Rosner and Markowitz are part of a larger trend in which historians are appearing in court more often as expert witnesses. One reason is the growing number of cases in which companies are being accused of wrongdoing based on evidence that workers and consumers are suffering illness and disability because they were exposed to asbestos, lead, silica or other chemicals. In every case, the exposure began decades ago, and thus in every case, the central legal question is a historical one: When did the companies first learn of the health dangers posed by their products? At what point in the past can they be held responsible?
Finally, I've written recently about the current campaign by the Bush administration, Congressional Republicans and American industry to push "tort reform" through Congress. "Tort reform" would essentially remove from chemical, drug companies and other companies the threat of any serious penalty for producing dangerous products -- even when they lied and hid the evidence. Such "reform" is particularly dangerous because those same companies and politicians are dismantling our regulatory agencies at the same time they're threatening citizen's right to sue.

The harassment of Markowitz and Rosner is also
a consequence of the failure of governmental regulatory agencies to act. Now, in an era of Republican domination, the Occupational Safety and Health Administration and the Environmental Protection Agency, originally created to protect the health of workers and the public, tend to be industry-dominated. As a result, the courts have become, in the words of Rosner and Markowitz, "one of the last venues where workers and communities might find some form of justice."

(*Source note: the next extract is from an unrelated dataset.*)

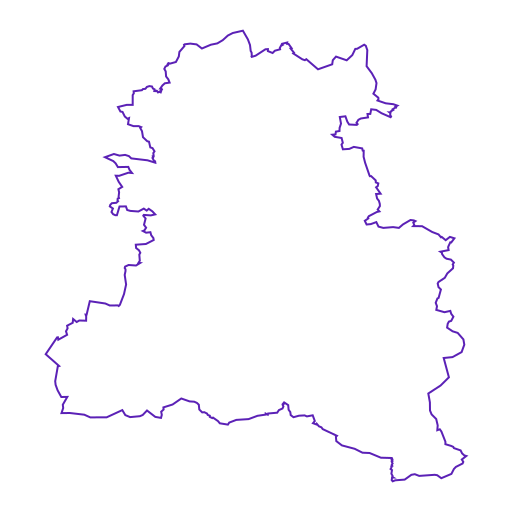 outline of Mallow Lea-5, Cork, Ireland
{"feature_id": "5873133B25639176820798", "entity_name": "Mallow Lea-5", "entity_type": "district", "adm_level": 2, "iso_a3": "IRL", "parent_name": "Ireland", "parent_adm1": "Cork", "projection": "equal_earth", "projection_center": [-8.702, 52.146], "detail": "fine", "context": "isolated", "style": "outline", "palette": "violet", "viewbox_px": 512, "rotation_deg": 0, "n_neighbors": 0, "source": "geoboundaries", "source_scale": "gbopen_adm2", "svg_char_len": 5950}
<svg xmlns="http://www.w3.org/2000/svg" viewBox="0 0 512 512"><path d="M61.5,413.1L69.8,413.0L84.3,414.7L90.3,417.4L106.7,417.3L122.3,410.1L125.3,415.1L130.1,417.1L139.9,416.2L142.7,415.0L147.0,410.5L155.3,416.9L161.0,417.9L161.8,414.9L161.2,411.7L163.6,409.5L163.4,407.4L172.6,404.5L181.3,398.5L189.6,401.4L194.2,401.7L196.9,402.9L198.8,404.7L199.3,409.5L202.2,412.4L204.3,412.2L207.1,413.6L207.7,414.9L209.8,415.7L209.8,416.9L212.3,418.1L213.0,417.6L218.0,421.1L219.8,423.3L227.9,424.6L229.2,422.6L236.3,419.9L248.6,419.1L257.5,415.8L265.7,414.6L265.7,413.6L267.8,414.7L268.1,413.5L277.2,412.7L278.9,410.1L282.5,408.5L283.4,406.5L282.8,405.2L283.5,404.3L282.8,404.0L284.1,402.4L288.2,405.1L288.6,409.7L290.3,412.1L290.7,415.1L293.5,417.2L299.0,415.7L304.6,415.4L306.9,416.4L312.7,415.3L314.8,421.0L313.0,423.2L316.5,424.5L316.8,423.8L318.9,426.3L321.4,427.3L322.7,429.1L336.9,435.8L335.9,436.8L336.3,441.1L341.9,445.4L354.7,448.8L362.5,452.7L369.6,453.0L380.9,457.7L391.8,458.0L392.4,459.3L391.6,459.9L392.5,461.0L391.7,461.7L392.6,463.5L391.8,464.6L392.3,465.9L391.3,466.3L391.5,467.4L390.6,469.0L392.0,470.1L391.4,473.7L392.6,476.0L392.2,476.9L393.2,477.5L392.1,477.5L391.7,480.1L392.7,481.3L395.3,480.3L404.7,479.6L411.4,474.8L414.8,474.2L419.2,475.9L434.7,474.8L437.2,475.2L441.3,478.2L451.4,473.9L453.9,469.0L455.9,466.9L462.6,463.5L463.3,461.9L461.8,459.5L466.3,456.0L464.3,455.4L462.1,453.4L460.6,450.4L453.9,448.1L453.3,446.9L451.1,445.9L445.4,444.2L445.4,441.7L441.4,431.5L439.8,429.3L437.3,430.2L437.7,425.4L436.2,419.0L431.6,414.4L430.0,410.5L429.9,402.4L428.3,393.5L440.6,385.5L448.9,377.3L443.7,358.0L452.5,357.1L461.6,352.1L464.3,344.7L463.4,339.4L457.7,332.9L452.6,331.3L447.1,327.6L447.7,323.8L448.9,321.6L451.2,320.9L453.4,316.7L451.2,313.8L450.3,310.9L444.5,312.2L436.3,309.9L437.0,306.2L435.7,302.8L437.4,298.5L438.6,297.9L440.9,289.5L438.5,287.1L437.7,283.5L438.5,282.0L444.8,277.8L447.3,273.4L453.0,268.3L453.3,265.6L452.7,264.5L453.9,262.6L450.9,259.6L446.5,258.7L444.4,257.3L442.1,254.1L441.9,252.7L440.4,251.7L448.6,250.1L448.1,247.2L448.6,245.9L450.3,242.3L451.2,242.5L454.4,238.3L449.9,236.9L445.7,240.2L441.7,236.9L441.0,237.3L438.5,234.4L432.2,232.0L422.1,226.2L413.3,226.1L414.3,225.1L413.3,222.6L415.4,221.1L413.8,220.4L410.5,220.0L403.0,224.4L398.9,227.9L393.1,227.1L383.3,227.9L378.5,226.6L376.3,222.1L370.8,224.1L366.6,224.5L364.8,220.8L368.3,218.4L367.9,217.6L368.8,216.2L376.8,212.0L379.4,211.4L377.7,209.5L379.9,206.1L379.8,203.9L378.9,200.8L377.1,198.5L376.1,194.0L380.6,193.7L376.1,187.3L377.8,186.0L378.3,183.4L375.8,182.4L375.7,180.4L371.1,176.1L369.9,176.2L369.5,175.5L365.1,162.7L363.6,156.8L363.7,150.7L362.7,150.6L362.2,148.4L353.8,146.9L349.3,148.9L342.9,149.3L341.5,144.6L342.8,142.8L341.6,138.0L334.7,136.8L332.3,134.7L335.5,134.4L335.9,131.6L339.5,131.0L339.6,127.9L341.0,123.6L339.8,117.0L345.4,116.3L347.3,121.6L349.1,124.5L356.8,124.9L357.6,124.1L356.5,122.8L358.4,119.8L360.8,118.5L368.0,117.4L367.5,114.0L370.3,113.9L371.2,109.3L376.2,109.9L381.5,113.2L390.6,117.2L391.1,116.6L390.2,114.9L390.3,113.0L389.4,112.3L390.6,112.3L390.8,111.4L393.2,110.0L392.6,109.3L395.2,107.7L394.5,107.2L396.0,107.6L396.3,106.9L395.7,106.5L397.3,105.6L393.3,104.2L385.7,103.3L377.5,100.5L378.5,99.1L378.3,97.7L373.4,93.7L375.6,89.4L376.5,83.1L375.4,79.7L371.8,73.2L366.6,66.2L367.3,50.1L365.8,45.8L364.2,44.7L357.1,48.8L355.3,48.9L352.3,55.1L346.7,60.3L336.0,56.6L332.8,60.2L332.2,64.3L318.0,69.3L306.3,59.2L304.9,60.2L302.3,59.3L293.2,53.4L294.0,52.7L290.6,48.5L291.6,48.2L288.6,44.0L287.0,43.8L287.2,42.5L282.0,43.8L281.7,44.4L282.5,45.0L280.9,45.9L279.8,48.0L280.1,49.3L274.9,50.7L272.6,53.0L267.9,51.1L267.9,49.1L265.4,49.3L255.6,55.7L251.0,57.1L251.8,56.3L251.6,52.6L250.7,51.0L250.0,45.0L247.9,39.4L242.9,30.7L232.8,33.0L227.9,35.5L222.7,40.2L217.3,43.4L210.9,44.7L201.9,48.5L196.6,44.4L190.3,43.6L184.7,44.3L184.0,44.8L184.4,46.1L179.4,51.9L178.8,56.5L175.9,62.0L170.1,63.6L168.4,63.1L167.7,64.1L168.4,64.4L167.8,65.4L165.5,66.5L164.3,68.9L165.7,71.4L166.1,76.5L168.3,79.3L169.6,82.6L164.8,83.3L162.4,85.5L160.5,88.2L161.2,88.1L161.9,89.4L160.9,90.1L161.4,90.4L160.7,92.4L159.2,91.8L158.0,92.4L157.2,91.2L155.1,91.1L155.6,90.6L154.4,90.4L154.5,89.3L152.9,88.5L152.0,86.5L149.4,86.1L146.9,86.9L145.4,88.8L142.9,89.1L141.9,90.2L133.6,91.3L133.8,93.3L132.7,95.1L132.7,104.9L126.6,104.9L118.0,107.0L120.4,111.5L122.5,111.9L124.8,116.5L127.5,118.8L129.0,118.1L128.0,124.2L133.4,126.1L138.6,126.1L141.1,127.1L140.2,127.9L142.0,131.2L143.0,137.2L147.2,141.2L149.0,141.7L150.3,147.4L152.5,148.1L154.5,151.3L153.3,153.1L153.7,156.0L152.8,156.2L153.2,157.5L152.5,158.0L154.0,160.8L155.1,161.3L155.3,162.7L147.5,160.3L131.3,158.4L128.9,156.1L125.1,154.9L119.5,155.6L113.9,154.0L105.0,157.2L113.3,161.1L115.6,163.3L117.9,167.1L128.3,166.9L129.5,169.8L132.0,173.0L128.4,172.7L119.2,175.8L115.8,175.7L118.7,181.8L122.2,186.9L118.4,189.2L119.1,192.3L118.6,196.8L119.0,198.1L117.7,198.6L117.5,200.3L118.1,201.2L116.3,202.8L111.9,203.2L110.3,204.8L109.8,206.4L112.9,208.5L111.5,212.0L113.1,214.2L115.3,215.2L116.9,215.2L119.5,206.5L125.9,206.4L127.2,210.0L130.3,210.9L138.4,211.5L143.8,208.6L146.7,210.6L148.7,208.8L152.3,211.3L155.2,214.4L150.8,215.4L143.8,214.9L143.3,215.7L145.6,218.5L144.0,224.8L146.1,227.7L144.4,230.4L142.9,231.0L146.1,232.7L150.4,232.2L151.2,235.2L153.4,238.1L153.7,240.0L145.9,244.0L135.8,244.7L136.1,248.0L139.0,250.3L140.3,252.8L139.3,254.6L139.8,260.7L138.5,262.8L140.1,263.0L136.0,265.5L128.6,265.0L125.1,266.6L124.7,268.0L125.5,269.3L125.5,271.1L124.7,274.9L126.1,284.5L124.0,294.1L119.9,304.8L118.7,306.0L117.9,305.4L109.8,305.5L105.3,303.5L89.8,301.2L86.6,314.7L85.6,314.6L86.2,316.5L86.1,320.7L79.3,320.5L76.7,322.0L73.1,319.0L72.7,322.8L67.1,325.7L67.6,328.3L66.0,331.3L67.1,334.8L58.3,339.7L57.9,337.3L57.1,337.4L45.7,354.2L59.1,366.0L57.8,366.4L55.2,381.2L55.6,384.8L57.6,390.3L61.3,397.0L67.3,396.9L62.8,404.7L63.2,408.0L61.5,413.1Z" fill="none" stroke="#5b21b6" stroke-width="2"/></svg>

This case reminds me of the aftermath of the ergonomics hearings in 2000. OSHA hired expert witnesses to support its proposal, just as the agency had done for previous standards during Republican and Democratic administrations. Republicans in Congress, at industry urging, suddenly got it into their heads that this was somehow unetical and sent threataning letters to the witnesses demanding documents, e-mail, notes and any other material related to their testimony. The purpose, of course, was not to gain any useful information (which they did not), but to harass the witnesses, making it less likely that OSHA would be able to attract experts in the future.

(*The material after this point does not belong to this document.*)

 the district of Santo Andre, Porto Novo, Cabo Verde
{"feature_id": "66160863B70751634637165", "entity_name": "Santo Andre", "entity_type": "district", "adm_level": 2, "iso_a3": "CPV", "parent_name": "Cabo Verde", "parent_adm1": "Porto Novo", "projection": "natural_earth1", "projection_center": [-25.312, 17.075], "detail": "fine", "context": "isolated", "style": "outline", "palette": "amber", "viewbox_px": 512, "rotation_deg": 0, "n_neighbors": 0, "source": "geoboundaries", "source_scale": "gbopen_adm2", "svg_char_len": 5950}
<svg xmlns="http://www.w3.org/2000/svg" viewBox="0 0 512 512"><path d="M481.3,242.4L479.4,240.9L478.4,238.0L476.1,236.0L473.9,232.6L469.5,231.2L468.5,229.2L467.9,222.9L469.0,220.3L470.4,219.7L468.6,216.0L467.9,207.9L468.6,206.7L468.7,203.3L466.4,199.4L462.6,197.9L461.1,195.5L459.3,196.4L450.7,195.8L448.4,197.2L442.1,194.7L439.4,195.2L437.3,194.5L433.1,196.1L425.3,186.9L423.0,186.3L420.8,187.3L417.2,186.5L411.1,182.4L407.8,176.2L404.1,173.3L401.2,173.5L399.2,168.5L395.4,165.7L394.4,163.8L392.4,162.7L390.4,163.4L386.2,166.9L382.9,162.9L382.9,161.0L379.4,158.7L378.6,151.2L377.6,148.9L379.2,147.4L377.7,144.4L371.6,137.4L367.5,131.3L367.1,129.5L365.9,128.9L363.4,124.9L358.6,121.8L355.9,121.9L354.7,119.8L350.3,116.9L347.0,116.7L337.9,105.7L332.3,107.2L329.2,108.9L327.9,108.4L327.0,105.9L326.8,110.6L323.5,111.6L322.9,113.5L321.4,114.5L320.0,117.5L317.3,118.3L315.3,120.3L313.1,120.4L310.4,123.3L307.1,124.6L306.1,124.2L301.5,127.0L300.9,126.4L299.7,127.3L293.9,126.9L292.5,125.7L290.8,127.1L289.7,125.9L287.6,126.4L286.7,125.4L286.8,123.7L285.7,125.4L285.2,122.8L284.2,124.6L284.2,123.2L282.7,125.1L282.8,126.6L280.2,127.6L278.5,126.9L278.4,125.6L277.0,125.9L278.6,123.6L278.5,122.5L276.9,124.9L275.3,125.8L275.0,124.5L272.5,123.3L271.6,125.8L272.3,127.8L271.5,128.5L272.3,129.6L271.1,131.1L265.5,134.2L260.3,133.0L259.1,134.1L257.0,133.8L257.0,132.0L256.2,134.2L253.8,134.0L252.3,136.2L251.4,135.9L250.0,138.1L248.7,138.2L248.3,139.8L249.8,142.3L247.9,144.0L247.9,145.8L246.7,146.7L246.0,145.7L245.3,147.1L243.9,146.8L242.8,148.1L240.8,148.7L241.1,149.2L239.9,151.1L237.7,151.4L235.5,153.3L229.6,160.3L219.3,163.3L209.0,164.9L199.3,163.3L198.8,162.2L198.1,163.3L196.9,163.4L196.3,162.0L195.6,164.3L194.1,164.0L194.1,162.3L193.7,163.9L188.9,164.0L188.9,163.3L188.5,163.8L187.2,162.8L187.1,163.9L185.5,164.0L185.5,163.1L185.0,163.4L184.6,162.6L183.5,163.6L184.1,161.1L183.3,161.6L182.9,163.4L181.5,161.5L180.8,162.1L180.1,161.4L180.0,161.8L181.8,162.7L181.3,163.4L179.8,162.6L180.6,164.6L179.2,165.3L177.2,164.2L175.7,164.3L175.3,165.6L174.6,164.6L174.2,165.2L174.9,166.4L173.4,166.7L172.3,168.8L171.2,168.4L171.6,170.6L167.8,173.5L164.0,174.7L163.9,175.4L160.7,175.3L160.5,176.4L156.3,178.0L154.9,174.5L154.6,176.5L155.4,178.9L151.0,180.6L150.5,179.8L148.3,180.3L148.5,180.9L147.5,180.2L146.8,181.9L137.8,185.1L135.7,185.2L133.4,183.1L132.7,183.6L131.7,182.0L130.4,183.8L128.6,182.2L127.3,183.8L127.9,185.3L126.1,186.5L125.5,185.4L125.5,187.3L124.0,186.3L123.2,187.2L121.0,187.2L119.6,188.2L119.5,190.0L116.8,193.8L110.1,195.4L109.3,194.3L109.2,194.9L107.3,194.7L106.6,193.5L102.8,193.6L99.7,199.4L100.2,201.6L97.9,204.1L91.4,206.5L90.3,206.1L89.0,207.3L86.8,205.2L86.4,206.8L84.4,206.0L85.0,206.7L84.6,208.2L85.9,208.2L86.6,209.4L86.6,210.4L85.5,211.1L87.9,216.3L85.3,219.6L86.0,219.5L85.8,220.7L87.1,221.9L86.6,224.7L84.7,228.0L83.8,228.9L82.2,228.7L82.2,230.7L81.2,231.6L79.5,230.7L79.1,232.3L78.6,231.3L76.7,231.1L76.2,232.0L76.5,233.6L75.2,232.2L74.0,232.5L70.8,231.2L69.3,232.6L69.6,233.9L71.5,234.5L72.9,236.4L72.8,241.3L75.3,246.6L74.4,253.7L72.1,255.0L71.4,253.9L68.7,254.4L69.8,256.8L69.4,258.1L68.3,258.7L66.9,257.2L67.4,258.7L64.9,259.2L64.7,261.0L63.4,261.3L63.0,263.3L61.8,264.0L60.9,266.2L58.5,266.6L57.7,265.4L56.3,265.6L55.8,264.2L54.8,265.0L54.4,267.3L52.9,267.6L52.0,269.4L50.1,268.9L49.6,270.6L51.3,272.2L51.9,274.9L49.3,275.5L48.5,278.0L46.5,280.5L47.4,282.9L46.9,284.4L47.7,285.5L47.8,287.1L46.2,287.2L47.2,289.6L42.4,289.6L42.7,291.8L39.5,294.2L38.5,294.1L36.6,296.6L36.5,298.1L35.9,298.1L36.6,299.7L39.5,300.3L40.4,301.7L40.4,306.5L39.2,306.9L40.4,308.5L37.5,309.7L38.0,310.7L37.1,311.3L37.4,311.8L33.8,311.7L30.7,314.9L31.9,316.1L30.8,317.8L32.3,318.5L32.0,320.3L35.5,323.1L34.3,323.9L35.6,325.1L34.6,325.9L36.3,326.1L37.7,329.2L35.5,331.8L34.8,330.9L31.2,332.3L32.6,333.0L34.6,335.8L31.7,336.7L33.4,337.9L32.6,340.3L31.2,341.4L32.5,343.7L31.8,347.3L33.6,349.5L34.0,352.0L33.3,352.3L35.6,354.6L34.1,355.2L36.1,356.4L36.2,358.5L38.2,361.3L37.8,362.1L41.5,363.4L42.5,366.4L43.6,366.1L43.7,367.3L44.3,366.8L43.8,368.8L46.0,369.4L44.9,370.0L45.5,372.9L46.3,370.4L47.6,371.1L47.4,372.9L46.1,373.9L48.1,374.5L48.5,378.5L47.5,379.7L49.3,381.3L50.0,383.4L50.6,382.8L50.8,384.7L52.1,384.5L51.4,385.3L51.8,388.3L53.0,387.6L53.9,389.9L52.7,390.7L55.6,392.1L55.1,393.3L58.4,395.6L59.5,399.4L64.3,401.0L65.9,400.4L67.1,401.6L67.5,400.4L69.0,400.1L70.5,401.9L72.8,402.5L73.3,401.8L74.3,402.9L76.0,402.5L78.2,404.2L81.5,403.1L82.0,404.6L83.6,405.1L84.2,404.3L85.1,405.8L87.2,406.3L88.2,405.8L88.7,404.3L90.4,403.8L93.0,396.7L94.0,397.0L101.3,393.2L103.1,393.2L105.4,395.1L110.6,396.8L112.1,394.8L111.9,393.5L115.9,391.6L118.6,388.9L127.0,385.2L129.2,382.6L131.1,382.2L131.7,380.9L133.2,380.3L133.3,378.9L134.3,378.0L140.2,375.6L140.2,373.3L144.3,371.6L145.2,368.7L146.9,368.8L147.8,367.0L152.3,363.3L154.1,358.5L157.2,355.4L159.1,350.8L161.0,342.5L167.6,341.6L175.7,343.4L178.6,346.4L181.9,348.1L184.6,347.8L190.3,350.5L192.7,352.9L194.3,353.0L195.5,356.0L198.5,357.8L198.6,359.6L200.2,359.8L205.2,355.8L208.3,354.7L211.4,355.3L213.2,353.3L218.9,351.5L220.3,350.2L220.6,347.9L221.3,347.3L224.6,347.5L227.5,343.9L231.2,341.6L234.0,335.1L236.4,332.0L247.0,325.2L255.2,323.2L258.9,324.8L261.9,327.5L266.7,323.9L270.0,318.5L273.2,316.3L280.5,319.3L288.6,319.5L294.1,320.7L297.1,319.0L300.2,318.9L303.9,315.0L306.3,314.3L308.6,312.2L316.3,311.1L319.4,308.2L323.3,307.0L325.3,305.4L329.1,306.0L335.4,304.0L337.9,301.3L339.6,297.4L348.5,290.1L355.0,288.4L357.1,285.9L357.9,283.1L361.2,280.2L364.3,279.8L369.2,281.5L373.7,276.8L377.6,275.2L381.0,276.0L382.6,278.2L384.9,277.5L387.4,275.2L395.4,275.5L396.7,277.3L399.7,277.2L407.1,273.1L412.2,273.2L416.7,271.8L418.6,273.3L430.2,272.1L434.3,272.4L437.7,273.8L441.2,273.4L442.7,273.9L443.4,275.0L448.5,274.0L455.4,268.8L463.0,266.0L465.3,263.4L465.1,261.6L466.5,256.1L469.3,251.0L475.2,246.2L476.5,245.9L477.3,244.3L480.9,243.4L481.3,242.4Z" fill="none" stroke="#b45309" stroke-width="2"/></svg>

On a personal note, I'm just about to finish Deceit and Denial and I highly recommend it. It documents not just the lies behind vinyl chloride, but also the same lies behind the hazards of lead. It's fascinating history and reads more like a John Grisham novel than an actual historical work. Unfortunately, it's all too real, and it's not ancient history; OSHA's vinyl chloride hearings took place only thirty years ago, and as shown by the current events, the industry has not left its dirty tricks behind. There are undoubtedly some juicy stories for future historians being written as we speak.